There’s been a theme lately. I’m not sure how to process it, and I’m not sure how to write about it without some kind of backlash. But I’m going to try.
(sitting here thinking about how to start)
(20 minutes pass)
I’m going to start at the beginning.. because its a very good place to start (channeling Sound Of Music).
When I was 18, I had my first almost-real boyfriend. He was gorgeous. Seriously gorgeous. We’d been going out in “secret” for about a month. Meeting in secret. Dating in secret.
Let me define secret. I hadn’t left for college yet, so I was still under the rules of my parents at home. Which meant, no dating anyone they’d not met and approved of, no socializing in ways they did approve of.. aka I really wasn’t allowed to go much of anywhere.

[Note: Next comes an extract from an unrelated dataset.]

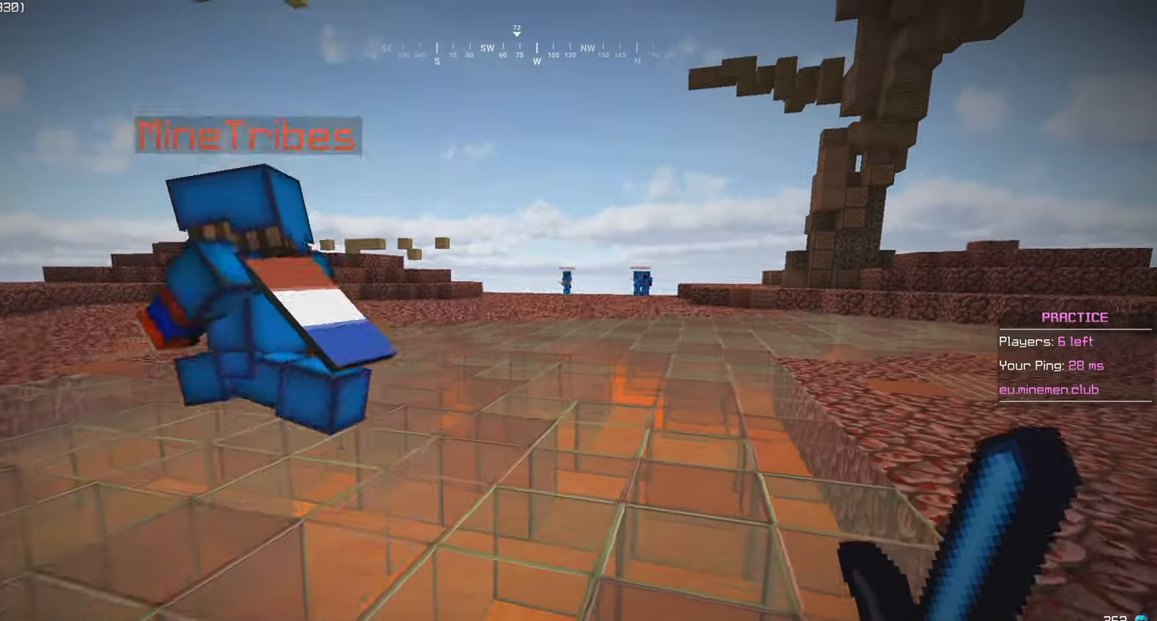
{"keys": ["a", "s"], "mouse": [], "events": []}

My friends however all knew about him. Come on, he was drop dead gorgeous and he passed them over for me.. In my town, I was considered fat and ugly. In other towns, I was gorgeous. So to land a gorgeous guy while out with my friends where the stories of my fabulousness were bound to make it back to my hometown.. Yeah, awesome!
My boyfriend lived in the next town “city” and was older… college age.. I think he was 22? I don’t recall exactly. All I knew was that he was HOT. He was sweet. He treated me well. And he made me feel like I was the most beautiful woman in the world. Not girl. Woman.
I finally talked him into going to my church with me to meet my parents. I didn’t want to subject him to actually meet “meeting” my parents with a dinner, but to meet them in passing. If you ask my friends who have met my mother during my HS and College years, they will agree.. meeting my mother in passing was the only way to do things.
He came. I could have flown around the room. I was so happy. It was the first time ever that any boy I liked met my parents. I was nervous, but I was certain they would love him.
He was perfect. Despite being physically hot, he was smart, attentive, respectful. He was in the army and getting out soon. He had a plan for his life of what he wanted to do, and he was driven. He wasn’t that spiritual, but enough that I was head over heels. I could not find any flaw in him that my parents would not have liked.
Normally if my parents saw me with some boy/girl/whomever that they didn’t know, they’d have come over right away to find out who it was and assess if that person was worthy of being around me. When they saw me with JC, they didn’t.
After church was over, JC wanted to flee. I begged him to stay. My parents wouldn’t come over, and he didn’t want to come over to them, but for me he agreed. My parents put on smiles and said a brief hello, then turned to others to talk.
I didn’t understand it. JC went home, and I rode back to my town with my parents. In Silence. You could have cut the air with a knife. I could not have been more puzzled.
So I asked my parents, “What did you think of JC?”
Silence. They didn’t even look at each other. Just Silence.
“I know you can hear me. What’s wrong? What did you think of JC?”
They looked at each other. Then stared ahead at the road. Silence.
“You might as well just tell me. What did you think of JC?”
My mother looked at my father, “Well… He’s black.” with a tone that ends all conversation.
*insert headspin here*
I didn’t even know that JC was black. Not that it probably would have mattered much. JC was light skinned and looked lightly tanned. I’d never seen him with more than his shirt off, so I had no way of knowing if it was just a tan or not.
My exposures to African-Americans, or blacks.. was pretty much limited to TV and the one black girl that used to live in town. She was dark black and sweet. Everyone loved her. Even my mother seemed to..
My parents never seemed to have problems associating with people of all kinds. All cultures, colors, whatever. They didn’t socialize much, but growing up I never saw them talk differently to anyone. Sure sure they had ignorant biases against people they didn’t know.. but nothing like the treatment they had of JC.
It was that night I learned. “All people are equal, unless they’re going to be my son-in-law.” I kept seeing him anyway until I left for college. Had he given me a choice, I’d still be with him.
Over the years, their biases and ignorance has played small parts in my life. Small parts because I realize them for what they are, and know that is not the kind of person who I want to be. (My best friend who is part Native American was told to her face that she was “One of THOSE people” by my mother. Which is why very few people ever meet my family.)
But dating outside of my race.. has been a theme lately. I expected it to be akin with dating someone from a different cultural background. Forgetting all that I learned with JC, and letting my parent’s biases cloud my head.
Slowly, I’m realizing that people of differences can have a whole lot more in common than people of similarities. Its all in how you define different.
The last few crushes I’ve had lately.. have all been people of difference. To others they may look different.. but to me.. like JC, they simply just look perfect and I’m swooning.